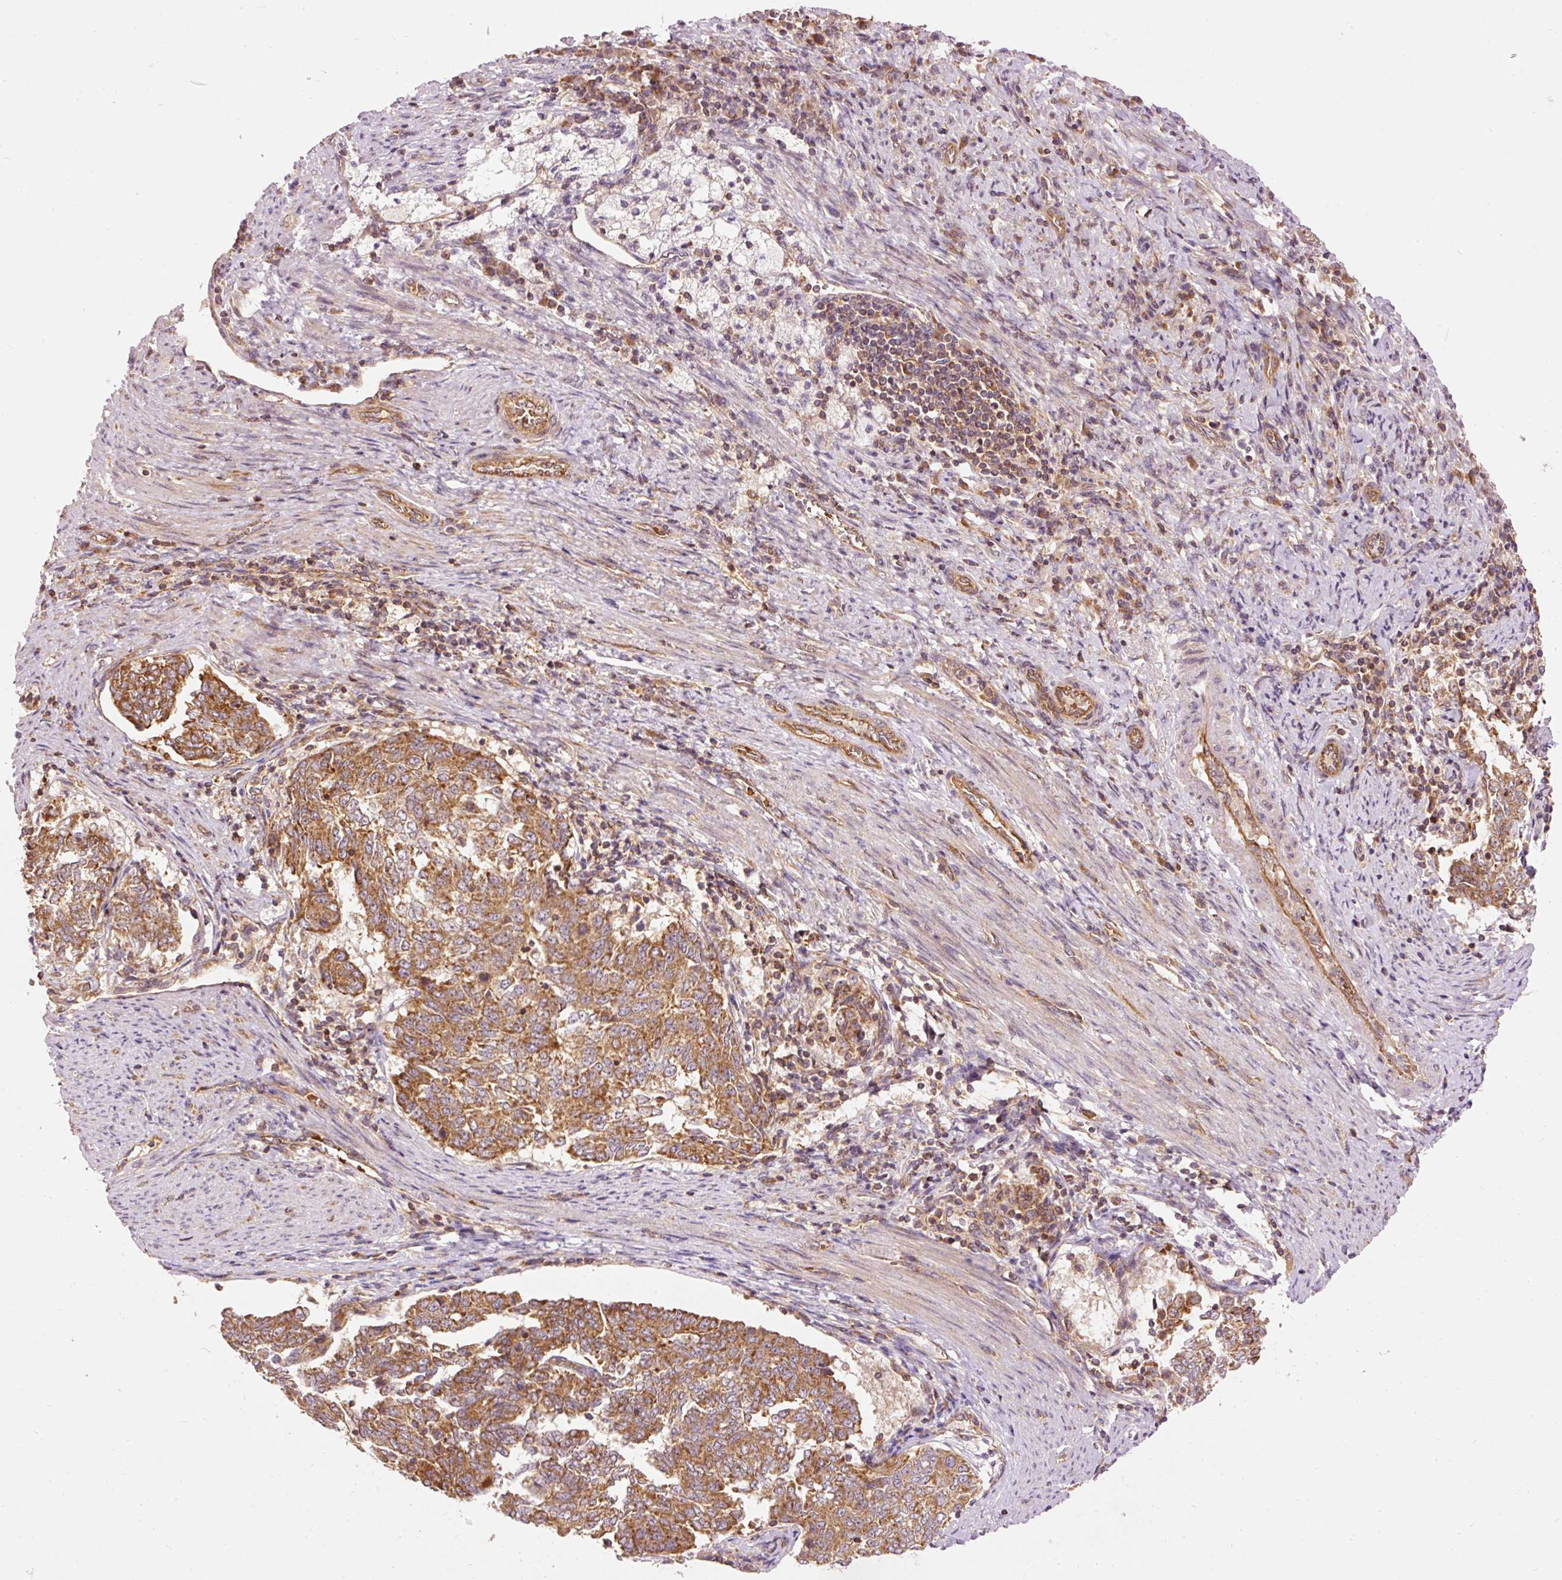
{"staining": {"intensity": "moderate", "quantity": ">75%", "location": "cytoplasmic/membranous"}, "tissue": "endometrial cancer", "cell_type": "Tumor cells", "image_type": "cancer", "snomed": [{"axis": "morphology", "description": "Adenocarcinoma, NOS"}, {"axis": "topography", "description": "Endometrium"}], "caption": "This is a histology image of immunohistochemistry staining of endometrial cancer, which shows moderate positivity in the cytoplasmic/membranous of tumor cells.", "gene": "ADCY4", "patient": {"sex": "female", "age": 80}}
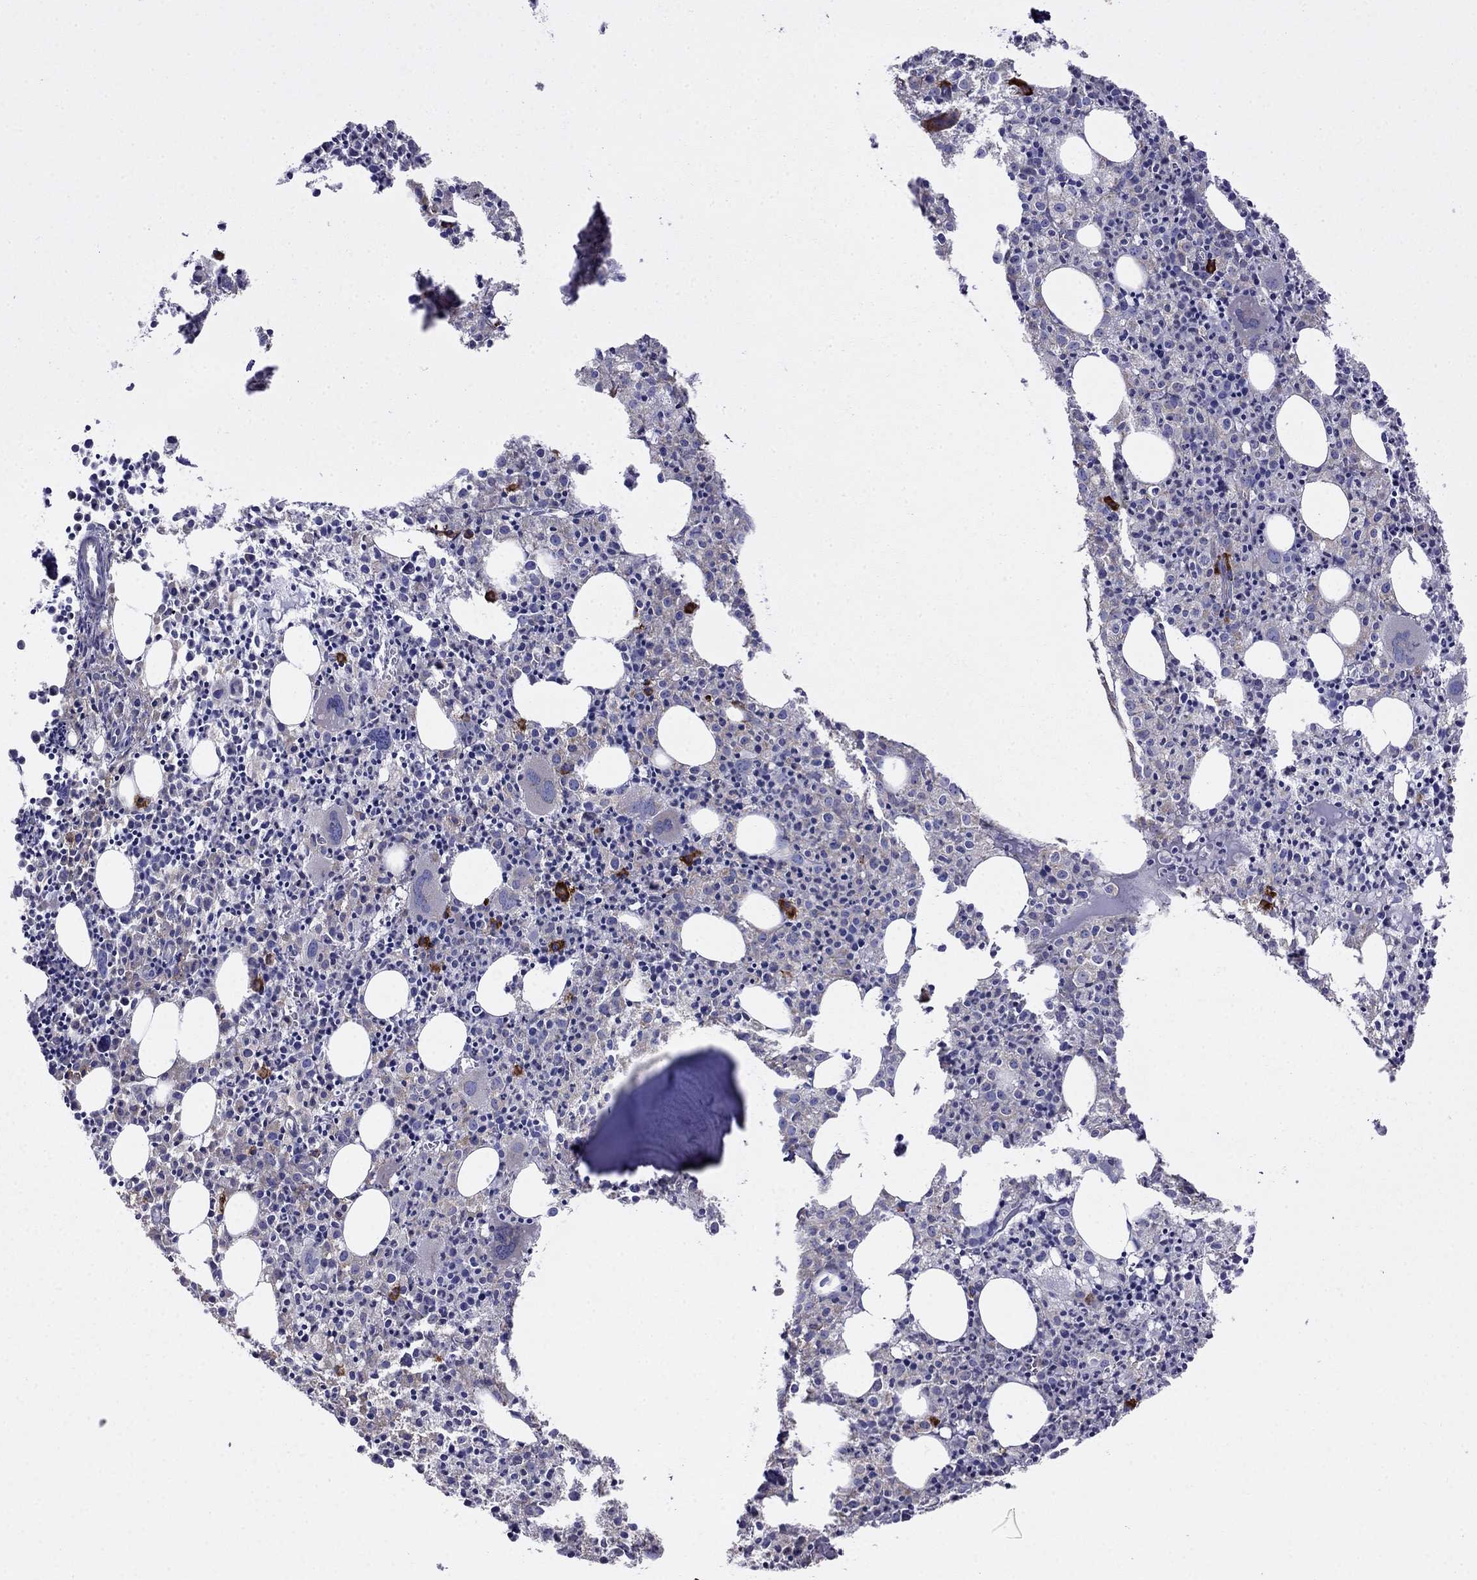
{"staining": {"intensity": "strong", "quantity": "<25%", "location": "cytoplasmic/membranous"}, "tissue": "bone marrow", "cell_type": "Hematopoietic cells", "image_type": "normal", "snomed": [{"axis": "morphology", "description": "Normal tissue, NOS"}, {"axis": "morphology", "description": "Inflammation, NOS"}, {"axis": "topography", "description": "Bone marrow"}], "caption": "Hematopoietic cells reveal strong cytoplasmic/membranous expression in approximately <25% of cells in normal bone marrow. Ihc stains the protein of interest in brown and the nuclei are stained blue.", "gene": "LONRF2", "patient": {"sex": "male", "age": 3}}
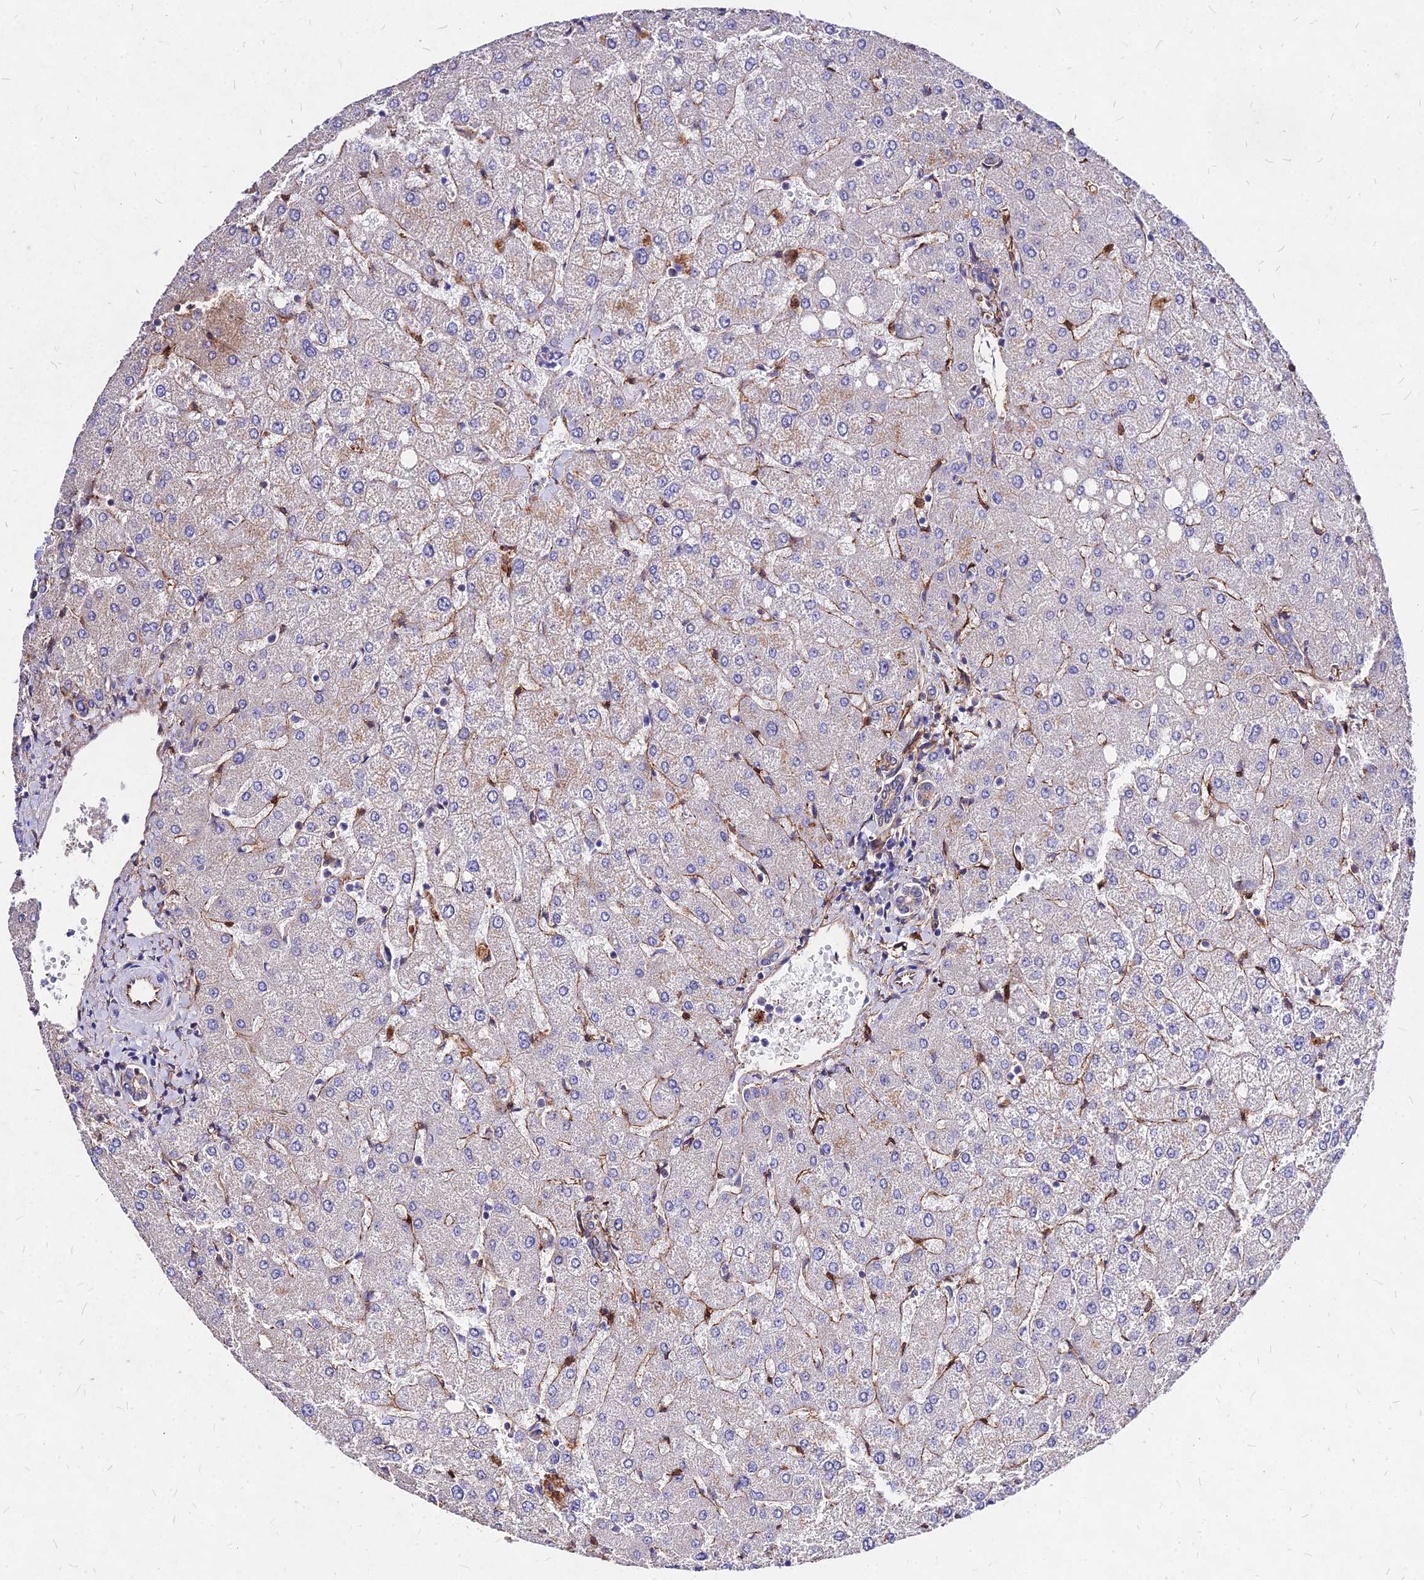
{"staining": {"intensity": "weak", "quantity": "<25%", "location": "cytoplasmic/membranous"}, "tissue": "liver", "cell_type": "Cholangiocytes", "image_type": "normal", "snomed": [{"axis": "morphology", "description": "Normal tissue, NOS"}, {"axis": "topography", "description": "Liver"}], "caption": "Benign liver was stained to show a protein in brown. There is no significant positivity in cholangiocytes. The staining was performed using DAB to visualize the protein expression in brown, while the nuclei were stained in blue with hematoxylin (Magnification: 20x).", "gene": "EFCC1", "patient": {"sex": "female", "age": 54}}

☆ ☆ ☆ ☆ ☆

_Task objective_
Copy every line of the listing that contains the word "stained".

_Response to this task_
{"staining": {"intensity": "strong", "quantity": "<25%", "location": "cytoplasmic/membranous"}, "tissue": "bone marrow", "cell_type": "Hematopoietic cells", "image_type": "normal", "snomed": [{"axis": "morphology", "description": "Normal tissue, NOS"}, {"axis": "morphology", "description": "Inflammation, NOS"}, {"axis": "topography", "description": "Bone marrow"}], "caption": "Hematopoietic cells reveal strong cytoplasmic/membranous expression in approximately <25% of cells in normal bone marrow. Ihc stains the protein of interest in brown and the nuclei are stained blue.", "gene": "LONRF2", "patient": {"sex": "male", "age": 3}}
{"staining": {"intensity": "weak", "quantity": "<25%", "location": "cytoplasmic/membranous"}, "tissue": "liver", "cell_type": "Cholangiocytes", "image_type": "normal", "snomed": [{"axis": "morphology", "description": "Normal tissue, NOS"}, {"axis": "topography", "description": "Liver"}], "caption": "Benign liver was stained to show a protein in brown. There is no significant positivity in cholangiocytes. The staining was performed using DAB to visualize the protein expression in brown, while the nuclei were stained in blue with hematoxylin (Magnification: 20x).", "gene": "EFCC1", "patient": {"sex": "female", "age": 54}}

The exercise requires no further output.